Een kleine 3 uur later word je weer wakker. ‘Mama, grote chiene!’ roep je.
Het verhaal van daarnet herhaalt zich.

En opnieuw.
En opnieuw.

Je ticket voor Hotel Ziekenhuis werd geboekt. En wat een gelukzak was je! De kamer had zicht op een enorme bouwwerf. Vanuit je bed kon je genieten van op z’n minst 6 kranen, een reeks vrachtwagens, een tractor en nog meer van die droombeelden.
Hotel ziekenhuis was in jouw ogen op z’n minst perfect te noemen. Op de prikjes na, was het er geweldig.



Voorkeuren:

ja, nee, ja, nee, toch, nee. JAWEL! Nee. Ja, nee, IKKE DOEN! NEE, JIJ DOEN! NEE, IK! IKKEEE!! IK. WIL. NIET! (of toch wel!)

Norah - 5 jaar

Op hotel

Ook jij ging op hotel.
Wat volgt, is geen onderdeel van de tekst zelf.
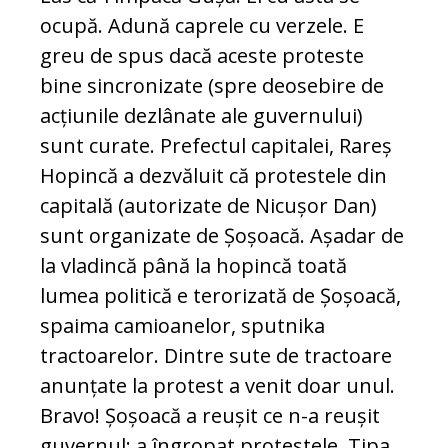
ocupă. Adună caprele cu verzele. E
greu de spus dacă aceste proteste
bine sincronizate (spre deosebire de
acțiunile dezlânate ale guvernului)
sunt curate. Prefectul capitalei, Rareș
Hopincă a dezvăluit că protestele din
capitală (autorizate de Nicușor Dan)
sunt organizate de Șoșoacă. Așadar de
la vladincă până la hopincă toată
lumea politică e terorizată de Șoșoacă,
spaima camioanelor, sputnika
tractoarelor. Dintre sute de tractoare
anunțate la protest a venit doar unul.
Bravo! Șoșoacă a reușit ce n-a reușit
guvernul: a îngropat protestele. Tipa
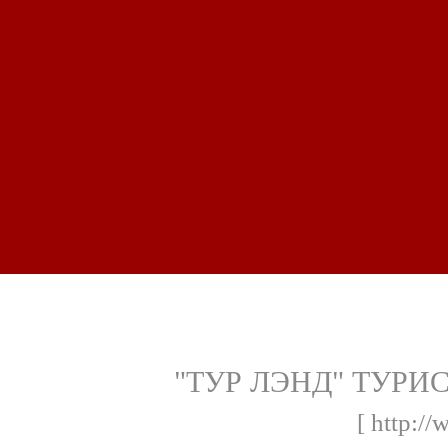
"ТУР ЛЭНД" ТУР
[ http://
Mee met ons naar Utrecht.
Ik had aanvankelijk mijn twijfels of het wel ok was jullie mee te nemen. Jij wordt snel wagenziek, en zo ver rijden voor mijn eigen plezier, niet dat van jullie, dat kon evengoed lelijk tegenvallen.
Maar daar aangekomen werd je helemaal enthousiast van het grote bed, waar je samen met Rube in mocht slapen.
‘Wij heven wel geluk hé mama’, zei je de volgende ochtend, ‘dat wij zo’n leuke dingen mogen doen.’

Voorkeuren:

Roze, flamingo’s, hartjes, glitters. Of zei ik dat al?